#### Task details
Copy the listing from the line containing "Segment every instance of left" through the end of the listing, replacing "Masks" with "Outlines" and changing nothing else. Leave the pictures out.
-- START --
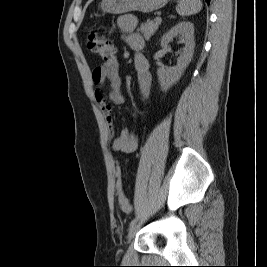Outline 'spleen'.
Returning <instances> with one entry per match:
<instances>
[{"mask_svg": "<svg viewBox=\"0 0 267 267\" xmlns=\"http://www.w3.org/2000/svg\"><path fill=\"white\" fill-rule=\"evenodd\" d=\"M202 9L200 0H180L176 7V12L180 16H190L198 13Z\"/></svg>", "mask_w": 267, "mask_h": 267, "instance_id": "obj_1", "label": "spleen"}]
</instances>
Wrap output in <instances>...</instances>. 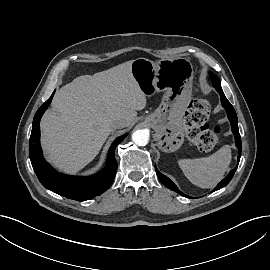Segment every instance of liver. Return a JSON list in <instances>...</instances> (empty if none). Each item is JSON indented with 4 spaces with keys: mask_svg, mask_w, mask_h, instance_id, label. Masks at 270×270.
<instances>
[{
    "mask_svg": "<svg viewBox=\"0 0 270 270\" xmlns=\"http://www.w3.org/2000/svg\"><path fill=\"white\" fill-rule=\"evenodd\" d=\"M133 60L94 75H82L58 90L41 120L42 146L48 159L76 173L99 153L115 120L134 123L146 95L131 73Z\"/></svg>",
    "mask_w": 270,
    "mask_h": 270,
    "instance_id": "6515ba94",
    "label": "liver"
}]
</instances>
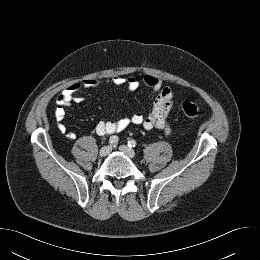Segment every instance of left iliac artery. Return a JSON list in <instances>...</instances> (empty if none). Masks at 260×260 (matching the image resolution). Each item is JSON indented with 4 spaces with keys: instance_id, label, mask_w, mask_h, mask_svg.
Returning a JSON list of instances; mask_svg holds the SVG:
<instances>
[{
    "instance_id": "left-iliac-artery-1",
    "label": "left iliac artery",
    "mask_w": 260,
    "mask_h": 260,
    "mask_svg": "<svg viewBox=\"0 0 260 260\" xmlns=\"http://www.w3.org/2000/svg\"><path fill=\"white\" fill-rule=\"evenodd\" d=\"M128 146L131 147V148H134L136 146V141L133 140V139L128 141Z\"/></svg>"
}]
</instances>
-- END --
#### Output below
Segment every instance of left iliac artery. Return a JSON list in <instances>...</instances> (empty if none). Outlines at 260×260 (matching the image resolution). Each item is JSON indented with 4 spaces with keys: instance_id, label, mask_w, mask_h, mask_svg.
Returning a JSON list of instances; mask_svg holds the SVG:
<instances>
[{
    "instance_id": "left-iliac-artery-1",
    "label": "left iliac artery",
    "mask_w": 260,
    "mask_h": 260,
    "mask_svg": "<svg viewBox=\"0 0 260 260\" xmlns=\"http://www.w3.org/2000/svg\"><path fill=\"white\" fill-rule=\"evenodd\" d=\"M128 146L131 147V148H134L136 146V141L133 140V139L128 141Z\"/></svg>"
}]
</instances>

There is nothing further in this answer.